# ENTRIES SHOWN
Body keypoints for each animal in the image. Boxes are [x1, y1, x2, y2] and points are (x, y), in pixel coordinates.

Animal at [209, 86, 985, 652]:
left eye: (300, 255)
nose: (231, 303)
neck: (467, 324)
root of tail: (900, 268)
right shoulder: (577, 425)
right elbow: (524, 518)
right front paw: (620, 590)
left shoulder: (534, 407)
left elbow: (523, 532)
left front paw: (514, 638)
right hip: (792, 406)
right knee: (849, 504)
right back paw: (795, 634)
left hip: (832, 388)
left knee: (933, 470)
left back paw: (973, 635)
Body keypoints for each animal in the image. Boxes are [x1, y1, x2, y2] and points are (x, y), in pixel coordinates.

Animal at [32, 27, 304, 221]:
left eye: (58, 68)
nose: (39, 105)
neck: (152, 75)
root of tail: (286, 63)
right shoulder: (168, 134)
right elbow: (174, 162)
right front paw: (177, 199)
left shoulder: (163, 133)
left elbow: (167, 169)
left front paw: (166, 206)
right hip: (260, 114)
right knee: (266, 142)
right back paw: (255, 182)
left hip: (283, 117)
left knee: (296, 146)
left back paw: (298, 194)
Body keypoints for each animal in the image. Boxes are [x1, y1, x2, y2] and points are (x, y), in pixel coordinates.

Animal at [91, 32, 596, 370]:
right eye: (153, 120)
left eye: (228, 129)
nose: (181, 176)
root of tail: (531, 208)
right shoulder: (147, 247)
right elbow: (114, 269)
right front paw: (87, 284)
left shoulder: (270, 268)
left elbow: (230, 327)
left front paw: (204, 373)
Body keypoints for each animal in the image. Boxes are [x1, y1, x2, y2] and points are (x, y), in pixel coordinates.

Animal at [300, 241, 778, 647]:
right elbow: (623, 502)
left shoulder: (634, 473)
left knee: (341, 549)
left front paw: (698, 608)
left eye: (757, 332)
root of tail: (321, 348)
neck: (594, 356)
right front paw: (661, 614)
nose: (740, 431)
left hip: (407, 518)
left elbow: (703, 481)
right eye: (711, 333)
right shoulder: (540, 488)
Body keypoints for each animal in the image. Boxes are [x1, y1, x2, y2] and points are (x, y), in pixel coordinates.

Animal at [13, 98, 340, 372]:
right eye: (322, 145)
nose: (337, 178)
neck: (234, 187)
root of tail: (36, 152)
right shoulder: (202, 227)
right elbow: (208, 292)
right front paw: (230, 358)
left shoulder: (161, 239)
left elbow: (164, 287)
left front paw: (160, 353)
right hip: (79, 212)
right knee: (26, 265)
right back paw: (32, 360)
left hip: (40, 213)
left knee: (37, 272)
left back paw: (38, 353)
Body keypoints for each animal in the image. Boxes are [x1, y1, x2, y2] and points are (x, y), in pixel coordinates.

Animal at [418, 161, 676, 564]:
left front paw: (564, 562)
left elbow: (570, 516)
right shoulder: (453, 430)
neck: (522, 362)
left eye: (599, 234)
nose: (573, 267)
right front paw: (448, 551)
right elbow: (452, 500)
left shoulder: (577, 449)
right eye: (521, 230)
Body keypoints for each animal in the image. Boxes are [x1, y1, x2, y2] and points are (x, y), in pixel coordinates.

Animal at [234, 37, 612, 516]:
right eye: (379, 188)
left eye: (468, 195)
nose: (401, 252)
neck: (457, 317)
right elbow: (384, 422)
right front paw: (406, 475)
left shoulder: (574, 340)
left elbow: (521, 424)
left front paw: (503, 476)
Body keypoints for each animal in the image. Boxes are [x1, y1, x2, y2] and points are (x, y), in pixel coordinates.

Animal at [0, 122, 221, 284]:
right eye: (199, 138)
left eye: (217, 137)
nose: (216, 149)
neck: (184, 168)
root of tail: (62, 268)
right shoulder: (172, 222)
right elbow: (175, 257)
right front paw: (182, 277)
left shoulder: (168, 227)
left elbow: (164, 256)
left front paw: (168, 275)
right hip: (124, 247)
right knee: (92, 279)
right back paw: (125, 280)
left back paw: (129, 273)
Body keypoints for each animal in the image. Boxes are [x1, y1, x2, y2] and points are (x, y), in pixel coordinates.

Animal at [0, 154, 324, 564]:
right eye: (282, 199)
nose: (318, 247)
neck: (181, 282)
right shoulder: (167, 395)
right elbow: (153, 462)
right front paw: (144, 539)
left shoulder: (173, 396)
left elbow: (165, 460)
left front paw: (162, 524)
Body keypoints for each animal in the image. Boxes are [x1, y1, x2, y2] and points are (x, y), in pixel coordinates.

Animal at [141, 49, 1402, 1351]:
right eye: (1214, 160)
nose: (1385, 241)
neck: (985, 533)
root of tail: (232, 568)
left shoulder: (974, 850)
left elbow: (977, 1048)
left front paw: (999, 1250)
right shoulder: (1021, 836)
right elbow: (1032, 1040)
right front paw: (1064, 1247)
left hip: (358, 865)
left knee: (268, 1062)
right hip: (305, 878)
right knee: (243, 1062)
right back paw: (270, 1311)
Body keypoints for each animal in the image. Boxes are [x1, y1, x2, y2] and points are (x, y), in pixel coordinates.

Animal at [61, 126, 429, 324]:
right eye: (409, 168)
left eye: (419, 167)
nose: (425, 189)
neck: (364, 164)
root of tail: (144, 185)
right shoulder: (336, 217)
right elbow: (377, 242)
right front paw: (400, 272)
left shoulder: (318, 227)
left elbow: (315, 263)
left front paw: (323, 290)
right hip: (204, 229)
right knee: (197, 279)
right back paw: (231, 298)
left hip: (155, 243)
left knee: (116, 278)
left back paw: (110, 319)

# TASK STATEMENT
Copy each record exactly, leaving nothing out.

# RESULT
Body keypoints for each animal in the image. Boxes are [x1, y1, x2, y2] and points are (x, y), in pixel coordinates.

Animal at [209, 86, 985, 652]:
left eye: (300, 255)
nose: (231, 303)
neck: (467, 324)
root of tail: (900, 268)
right shoulder: (577, 425)
right elbow: (524, 518)
right front paw: (620, 590)
left shoulder: (534, 407)
left elbow: (523, 532)
left front paw: (514, 638)
right hip: (792, 406)
right knee: (849, 504)
right back paw: (795, 634)
left hip: (832, 388)
left knee: (933, 470)
left back paw: (973, 635)
Body keypoints for each animal in the image. Boxes are [x1, y1, x2, y2] and points are (x, y), in pixel coordinates.

Animal at [32, 27, 304, 221]:
left eye: (58, 68)
nose: (39, 105)
neck: (152, 75)
root of tail: (286, 63)
right shoulder: (168, 134)
right elbow: (174, 162)
right front paw: (177, 199)
left shoulder: (163, 133)
left elbow: (167, 169)
left front paw: (166, 206)
right hip: (260, 114)
right knee: (266, 142)
right back paw: (255, 182)
left hip: (283, 117)
left knee: (296, 146)
left back paw: (298, 194)
Body keypoints for each animal in the image. Boxes are [x1, y1, x2, y2] and points are (x, y), in pixel coordinates.

Animal at [91, 32, 596, 370]:
right eye: (153, 120)
left eye: (228, 129)
nose: (181, 176)
root of tail: (531, 208)
right shoulder: (147, 247)
right elbow: (114, 269)
right front paw: (87, 284)
left shoulder: (270, 268)
left elbow: (230, 327)
left front paw: (204, 373)
Body keypoints for each animal in the image. Boxes are [x1, y1, x2, y2] and points are (x, y), in pixel coordinates.

Animal at [300, 241, 778, 647]:
right elbow: (623, 502)
left shoulder: (634, 473)
left knee: (341, 549)
left front paw: (698, 608)
left eye: (757, 332)
root of tail: (321, 348)
neck: (594, 356)
right front paw: (661, 614)
nose: (740, 431)
left hip: (407, 518)
left elbow: (703, 481)
right eye: (711, 333)
right shoulder: (540, 488)
Body keypoints for each animal in the image. Boxes are [x1, y1, x2, y2] and points are (x, y), in pixel coordinates.

Animal at [13, 98, 340, 372]:
right eye: (322, 145)
nose: (337, 178)
neck: (234, 187)
root of tail: (36, 152)
right shoulder: (202, 227)
right elbow: (208, 292)
right front paw: (230, 358)
left shoulder: (161, 239)
left elbow: (164, 287)
left front paw: (160, 353)
right hip: (79, 212)
right knee: (26, 265)
right back paw: (32, 360)
left hip: (40, 213)
left knee: (37, 272)
left back paw: (38, 353)
Body keypoints for each animal in the image. Boxes are [x1, y1, x2, y2] and points are (x, y), in pixel coordinates.

Animal at [418, 161, 676, 564]:
left front paw: (564, 562)
left elbow: (570, 516)
right shoulder: (453, 430)
neck: (522, 362)
left eye: (599, 234)
nose: (573, 267)
right front paw: (448, 551)
right elbow: (452, 500)
left shoulder: (577, 449)
right eye: (521, 230)
Body keypoints for each animal in the image. Boxes are [x1, y1, x2, y2] and points are (x, y), in pixel coordinates.

Animal at [234, 37, 612, 516]:
right eye: (379, 188)
left eye: (468, 195)
nose: (401, 252)
neck: (457, 317)
right elbow: (384, 422)
right front paw: (406, 475)
left shoulder: (574, 340)
left elbow: (521, 424)
left front paw: (503, 476)
Body keypoints for each animal in the image. Boxes are [x1, y1, x2, y2] and points are (x, y), in pixel coordinates.

Animal at [0, 122, 221, 284]:
right eye: (199, 138)
left eye: (217, 137)
nose: (216, 149)
neck: (184, 168)
root of tail: (62, 268)
right shoulder: (172, 222)
right elbow: (175, 257)
right front paw: (182, 277)
left shoulder: (168, 227)
left elbow: (164, 256)
left front paw: (168, 275)
right hip: (124, 247)
right knee: (92, 279)
right back paw: (125, 280)
left back paw: (129, 273)
Body keypoints for each animal in the image. Boxes are [x1, y1, x2, y2] and points are (x, y), in pixel coordinates.

Animal at [0, 154, 324, 564]:
right eye: (282, 199)
nose: (318, 247)
neck: (181, 282)
right shoulder: (167, 395)
right elbow: (153, 462)
right front paw: (144, 539)
left shoulder: (173, 396)
left elbow: (165, 460)
left front paw: (162, 524)
Body keypoints for each animal in the image. Boxes are [x1, y1, x2, y2] and points are (x, y), in pixel coordinates.

Animal at [141, 49, 1402, 1351]:
right eye: (1214, 160)
nose: (1385, 241)
neck: (985, 533)
root of tail: (232, 568)
left shoulder: (974, 850)
left elbow: (977, 1048)
left front paw: (999, 1250)
right shoulder: (1021, 836)
right elbow: (1032, 1040)
right front paw: (1064, 1247)
left hip: (358, 865)
left knee: (268, 1062)
right hip: (305, 878)
right knee: (243, 1062)
right back paw: (270, 1311)
Body keypoints for each animal in the image. Boxes are [x1, y1, x2, y2] and points are (x, y), in pixel coordinates.

Animal at [61, 126, 429, 324]:
right eye: (409, 168)
left eye: (419, 167)
nose: (425, 189)
neck: (364, 164)
root of tail: (144, 185)
right shoulder: (336, 217)
right elbow: (377, 242)
right front paw: (400, 272)
left shoulder: (318, 227)
left elbow: (315, 263)
left front paw: (323, 290)
right hip: (204, 229)
right knee: (197, 279)
right back paw: (231, 298)
left hip: (155, 243)
left knee: (116, 278)
left back paw: (110, 319)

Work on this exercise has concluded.